Document passage:
====

You see this in the fact that global central banks have been reducing their dollar holdings and diversifying away from the dollar every quarter going back now four or five, six years. This seems to be an inevitable trend. We're still the most important but we're way less the most important than we used to be. In a world of competition, my view is that the dollar needs to transact more attractively than others.
If we're no more liquid than the renminbi or the euro or something at some point in the future, we could still be the currency of choice if the transactional mechanism for dollars is superior to the transaction mechanism of other kinds of things. I think it's that suite of issues that stablecoins and blockchain can ultimately help us with is to preserve the role of the dollar in the system.
Jeremy: We have this superstructure that God created definitely pre-internet. We should have seen electronic money evolve in different ways and now you have the superstructure of the internet and you have obviously the dollar as this preeminent reserve currency. It's how do you turbocharge that? How do you put those together and just give the dollar the superpowers of the internet?
Brian: That's right. Exactly. We used to call it the programmable dollar. The stablecoin was to the dollar what email was to the letter. You're still typing, you're still sending information, and it's faster and you can attach videos, copy multiple people and it's free.
Jeremy: This is the whole story of the internet. It took things that were slow and expensive and proprietary and oftentimes tied down to one company or country or whatever, and then it made them ubiquitous, open, interoperable, global, free, frictionless, et cetera. We have that with digital content, we have that with digital communications, we obviously need that with digital money as well.
One of the themes actually that I want to touch on is really around how this happens. How this becomes more important in the financial system. We have a history of electronic money innovation. People say, "Well, we already have electronic money." That's true in that back when it became possible to send money between banks, an association of private sector actors got together and created something called Swift.

====

Problem to work on:
Condense the paragraph of the stablecoin interview that begins "You see this in the fact" into a short bulleted list that keeps its main facts.

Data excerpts

====

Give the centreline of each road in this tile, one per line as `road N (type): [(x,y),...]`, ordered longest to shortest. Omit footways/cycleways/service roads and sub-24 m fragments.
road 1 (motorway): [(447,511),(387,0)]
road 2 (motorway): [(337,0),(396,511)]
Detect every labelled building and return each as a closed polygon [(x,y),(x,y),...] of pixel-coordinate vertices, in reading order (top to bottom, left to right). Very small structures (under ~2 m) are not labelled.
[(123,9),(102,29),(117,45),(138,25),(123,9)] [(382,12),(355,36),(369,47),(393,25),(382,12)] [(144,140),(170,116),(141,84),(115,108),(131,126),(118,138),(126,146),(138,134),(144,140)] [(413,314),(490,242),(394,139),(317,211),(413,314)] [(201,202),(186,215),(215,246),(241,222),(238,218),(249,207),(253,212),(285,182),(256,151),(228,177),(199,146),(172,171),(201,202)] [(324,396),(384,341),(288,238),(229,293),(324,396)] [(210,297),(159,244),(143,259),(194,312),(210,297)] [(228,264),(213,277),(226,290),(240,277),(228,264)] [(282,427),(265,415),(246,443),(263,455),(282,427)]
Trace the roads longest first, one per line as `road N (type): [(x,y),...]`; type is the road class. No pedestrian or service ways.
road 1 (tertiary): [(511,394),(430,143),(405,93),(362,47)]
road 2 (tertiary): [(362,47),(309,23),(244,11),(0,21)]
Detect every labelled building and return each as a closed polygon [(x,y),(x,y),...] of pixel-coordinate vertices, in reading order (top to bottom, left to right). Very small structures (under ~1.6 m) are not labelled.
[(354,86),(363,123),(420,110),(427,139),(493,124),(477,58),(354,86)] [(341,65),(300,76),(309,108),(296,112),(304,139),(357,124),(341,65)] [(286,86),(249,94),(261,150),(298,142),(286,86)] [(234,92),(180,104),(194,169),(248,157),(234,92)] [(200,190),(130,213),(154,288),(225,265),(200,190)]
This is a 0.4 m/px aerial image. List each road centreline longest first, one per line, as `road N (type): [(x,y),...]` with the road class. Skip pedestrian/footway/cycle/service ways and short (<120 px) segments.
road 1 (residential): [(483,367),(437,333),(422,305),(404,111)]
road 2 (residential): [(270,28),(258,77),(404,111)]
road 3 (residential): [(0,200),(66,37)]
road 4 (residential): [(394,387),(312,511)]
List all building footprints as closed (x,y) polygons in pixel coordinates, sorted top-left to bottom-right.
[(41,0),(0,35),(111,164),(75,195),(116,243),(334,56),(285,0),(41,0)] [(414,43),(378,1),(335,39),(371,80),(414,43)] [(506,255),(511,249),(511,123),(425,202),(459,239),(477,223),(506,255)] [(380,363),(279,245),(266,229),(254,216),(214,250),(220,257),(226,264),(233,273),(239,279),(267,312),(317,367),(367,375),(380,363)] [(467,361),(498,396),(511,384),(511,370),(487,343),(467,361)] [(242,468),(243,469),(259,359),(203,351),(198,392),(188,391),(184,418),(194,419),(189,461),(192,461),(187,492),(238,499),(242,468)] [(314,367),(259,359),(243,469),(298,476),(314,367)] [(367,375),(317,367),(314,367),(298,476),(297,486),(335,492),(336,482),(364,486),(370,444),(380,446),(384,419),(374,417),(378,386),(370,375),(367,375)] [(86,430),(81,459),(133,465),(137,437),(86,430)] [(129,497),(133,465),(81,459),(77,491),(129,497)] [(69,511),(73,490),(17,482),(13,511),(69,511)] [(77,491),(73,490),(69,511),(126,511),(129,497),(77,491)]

====

Correct response:
- For roughly four to six years, global central banks have reduced their dollar holdings and diversified away from the dollar every quarter.
- This appears to be an inevitable trend.
- The dollar is still the most important currency, but far less so than it used to be.
- In a competitive world, the speaker believes the dollar needs to transact more attractively than other currencies.